Most recently, the duo followed up these findings with a report describing how the tau monomer converting from the “inert” form to “seed-competent” form represents the first detectable step in the initiation of tauopathy. They are now using computational approaches coupled with experimental molecular genetics to decipher how tau folds to form pathological aggregates and what cellular factors might trigger this process.

“We are beginning to understand how a single tau monomer changes shape to form a pathological monomer and then a pathological aggregate,” Dr. Joachimiak explains. “A better knowledge of this process may contribute to the design of interventions that target disease-specific tau conformations.”

Future Directions

A next direction for the research is the development of tauopathy-specific therapies, Dr. Diamond says, adding, “We plan to leverage our insights to develop novel diagnostic and therapeutic interventions for Alzheimer's disease and possibly other tauopathies.”

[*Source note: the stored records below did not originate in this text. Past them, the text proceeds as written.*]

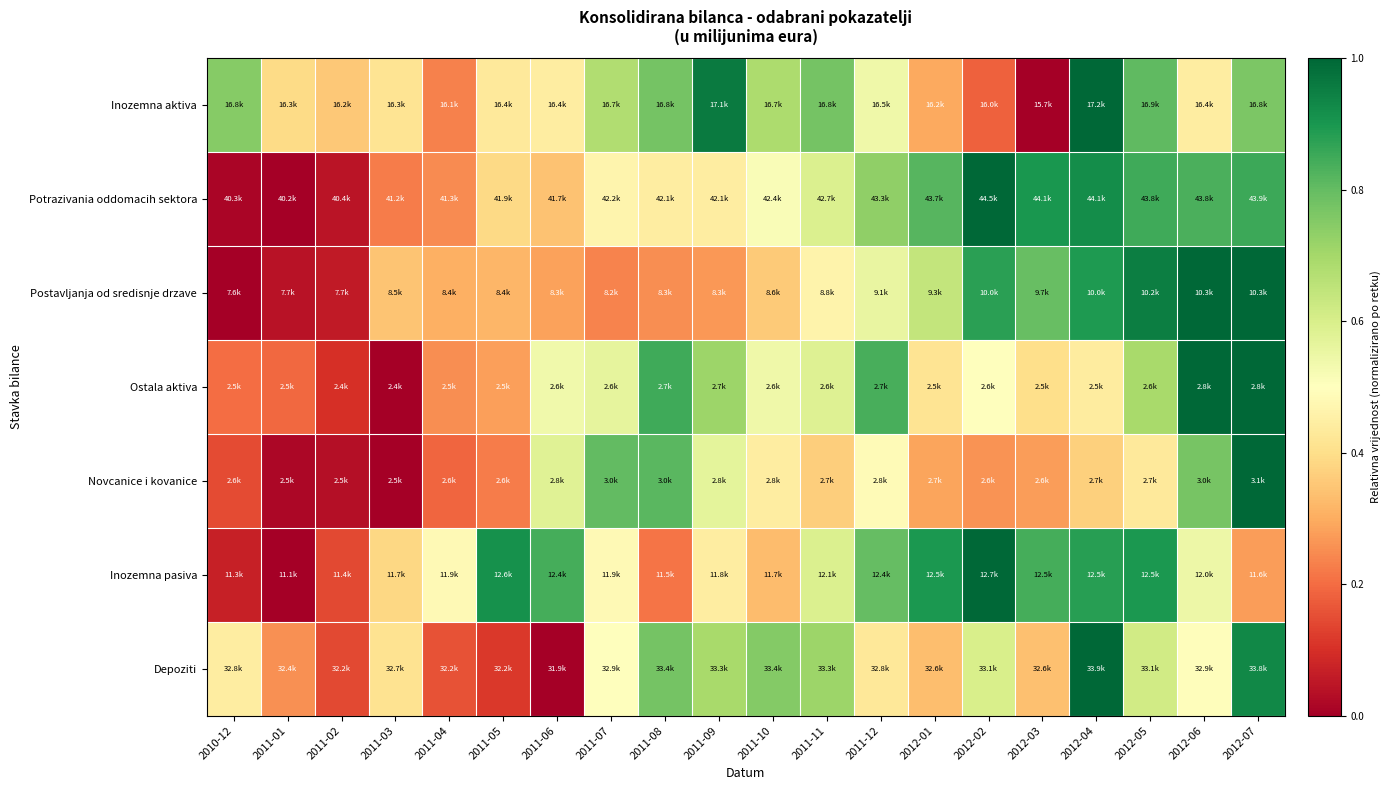

What is the total value across all series at 2011-09?

4.1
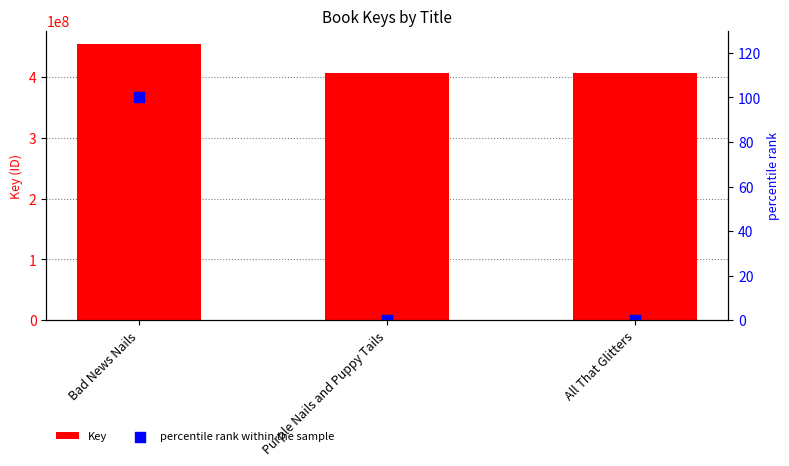

Which series reaches the minimum Y coordinate?

percentile rank within the sample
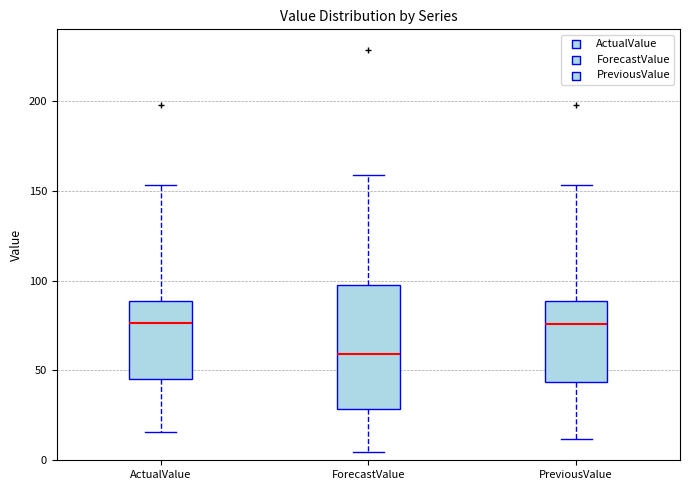

Reading left to right, read every box against the y-axis: the position of its median line, the range the box covers, and the ends of its whiskers. The values are not printed on the chart, so give them approximately, as read against the axis.

ActualValue: median 75, box 45 to 90, whiskers 15 to 155
ForecastValue: median 60, box 30 to 100, whiskers 5 to 160
PreviousValue: median 75, box 45 to 90, whiskers 10 to 155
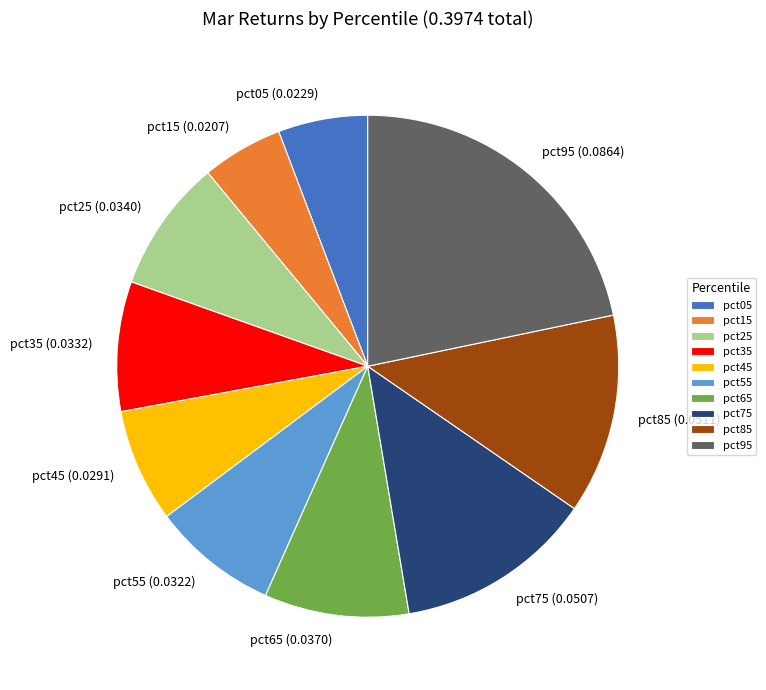

True or false: pct75 accounts for 13% of the total.

True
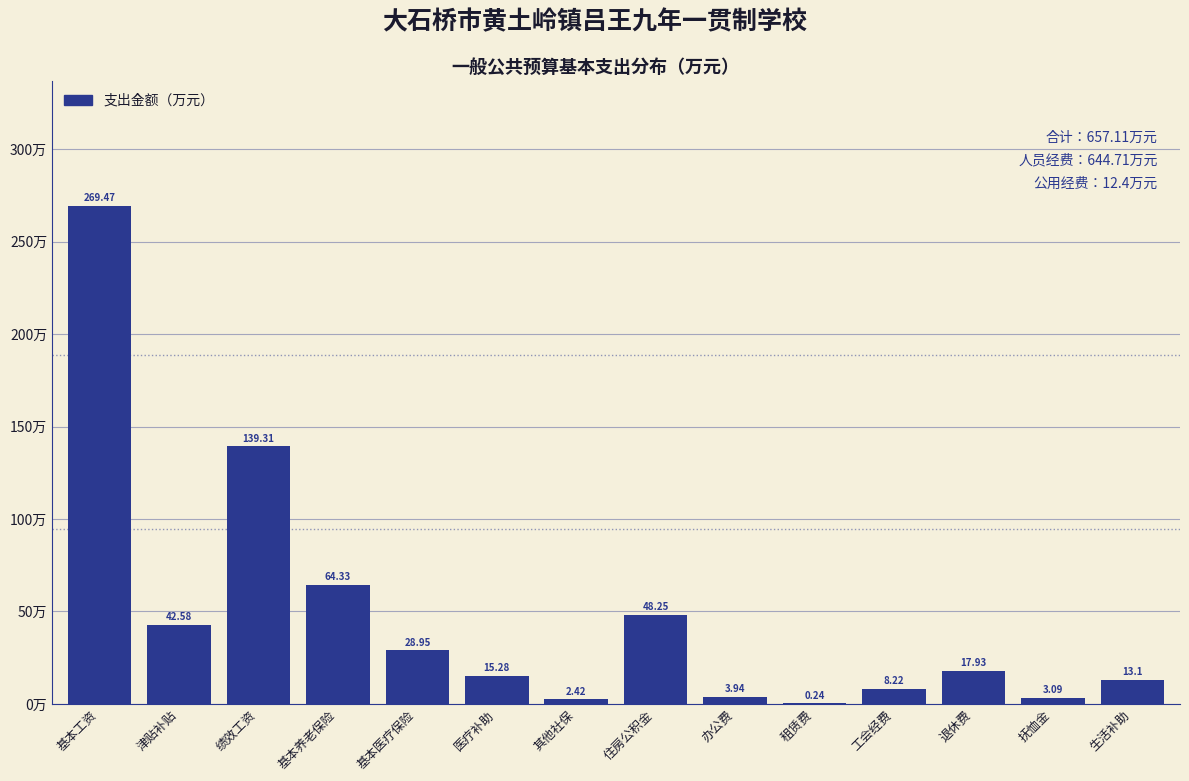

At which category does the chart reach its peak across all series?

基本工资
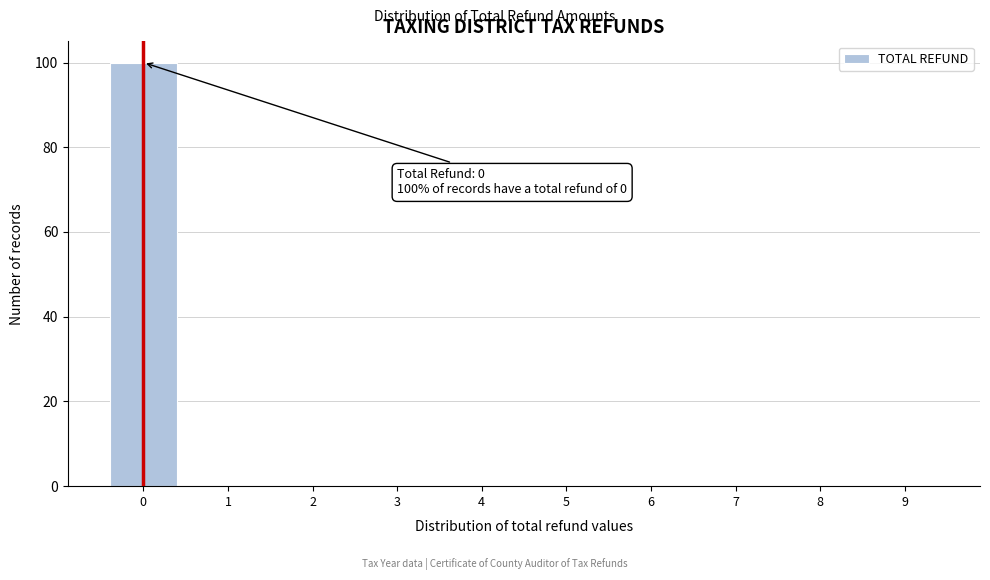

Reading left to right, list all the values displayed in this chart.

0=100	1=0	2=0	3=0	4=0	5=0	6=0	7=0	8=0	9=0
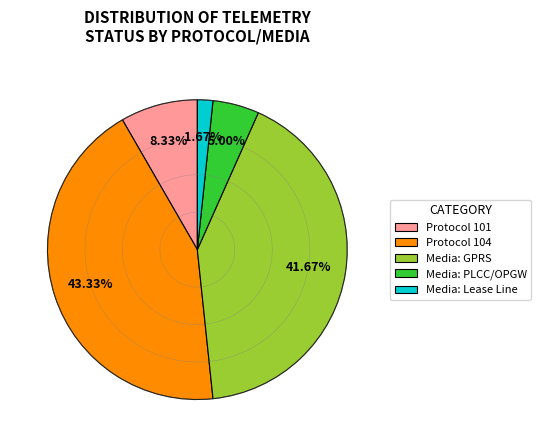

True or false: 104 accounts for 43% of the total.

True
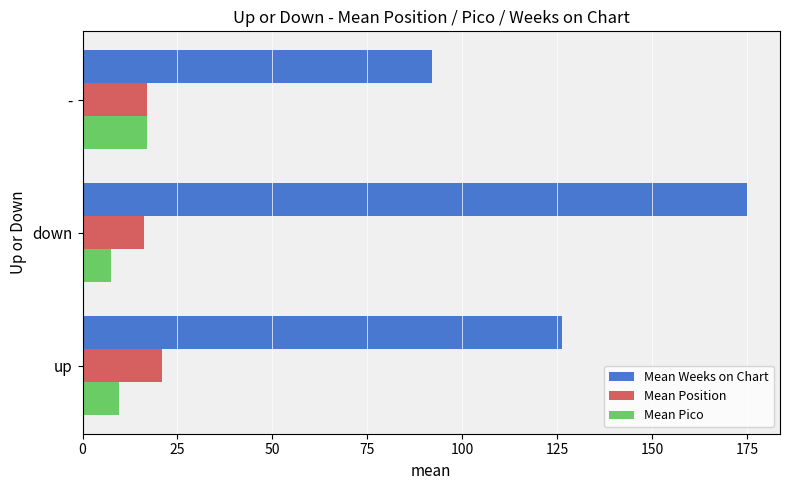

Which label corresponds to the smallest value in the chart?

down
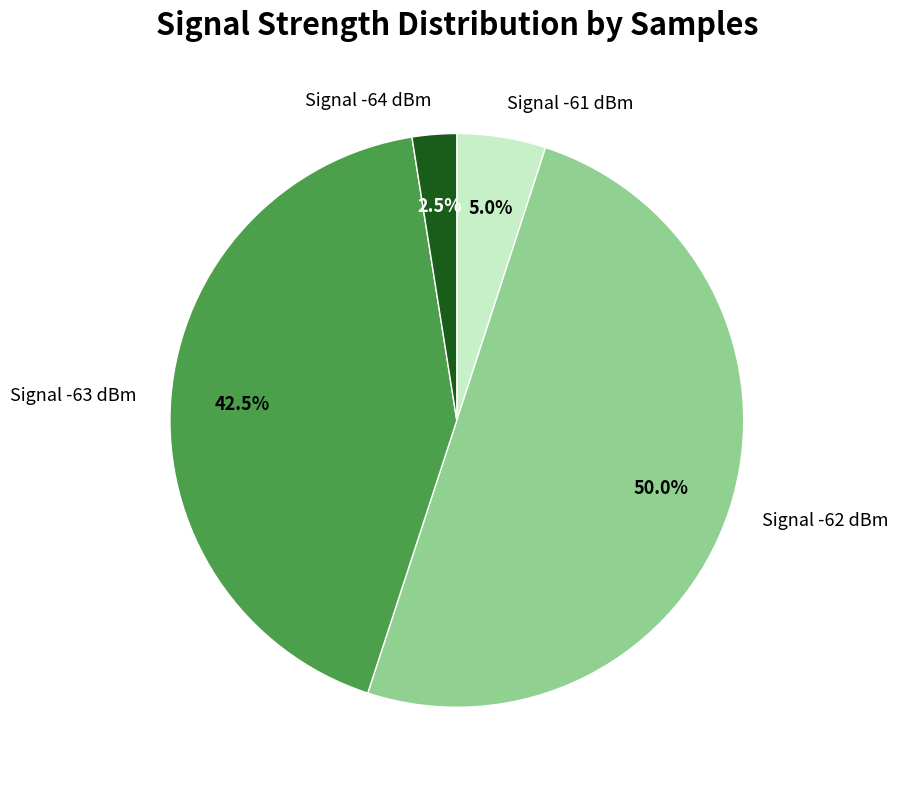

Which category has the biggest portion of the pie?

Signal -62 dBm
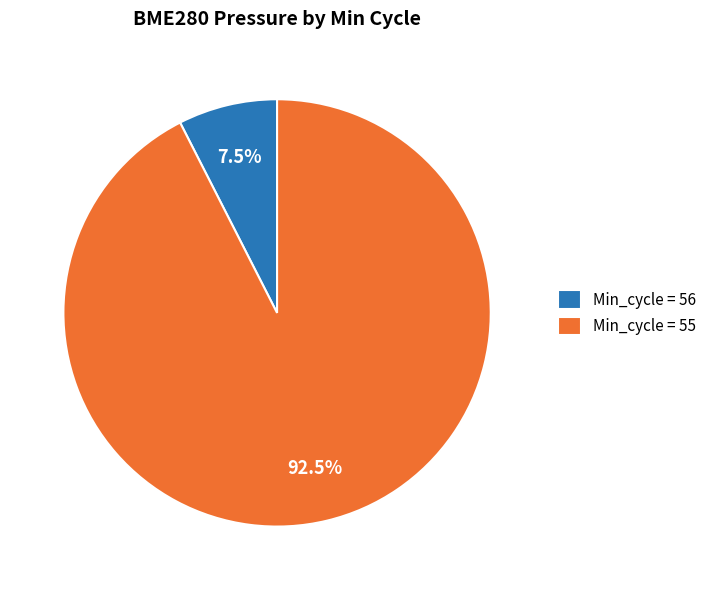

Which slice is the largest?

Min_cycle = 55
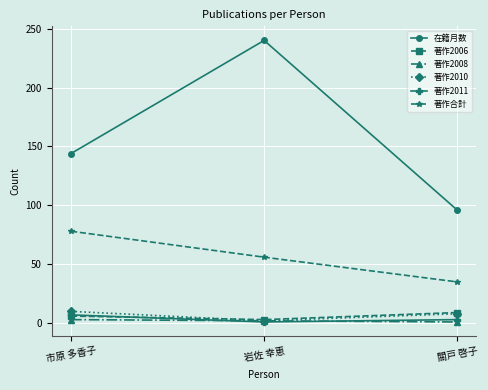

At which label does 著作2010 reach its minimum?

岩佐 幸恵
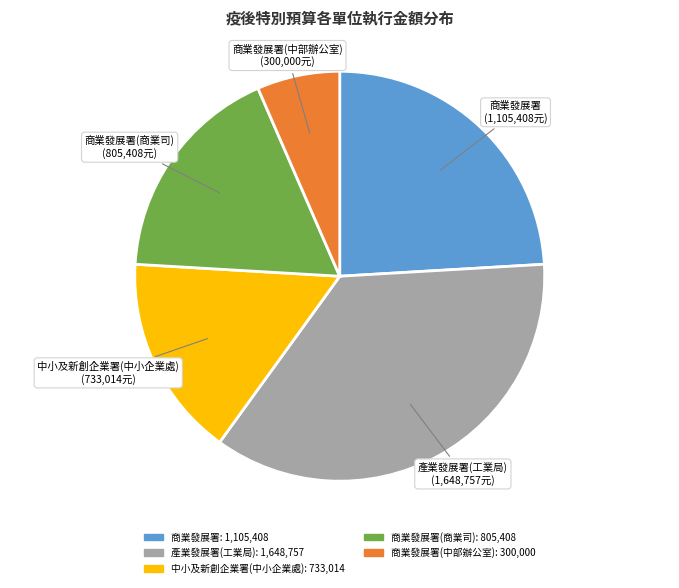

Is there a majority slice in this chart?

No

Dr. Diamond acknowledges that while more studies are needed, clinical translation of their findings is imminent, largely due to support received from the OBI.

“Future investigations will be needed to fully elucidate the mechanistic origins of tauopathy – nevertheless, we’re thrilled about the progress made so far,” Dr. Diamond says. “With the backing of the O’Donnell Brain Institute, we’re confident our translational efforts will be a success.”

According to Dr. Diamond, OBI investigators experience unique scientific direction and growth through participation in recruitment, mentorship, and planning committees. In addition, he explains that partnerships within the Institute foster scholarly excellence and enhance connections among faculty working on brain science-related research.

“It is a great honor to work and collaborate with so many brilliant minds,” he says. “We are all excited about the generational impact the Institute is making in training future cohorts of researchers and clinicians.”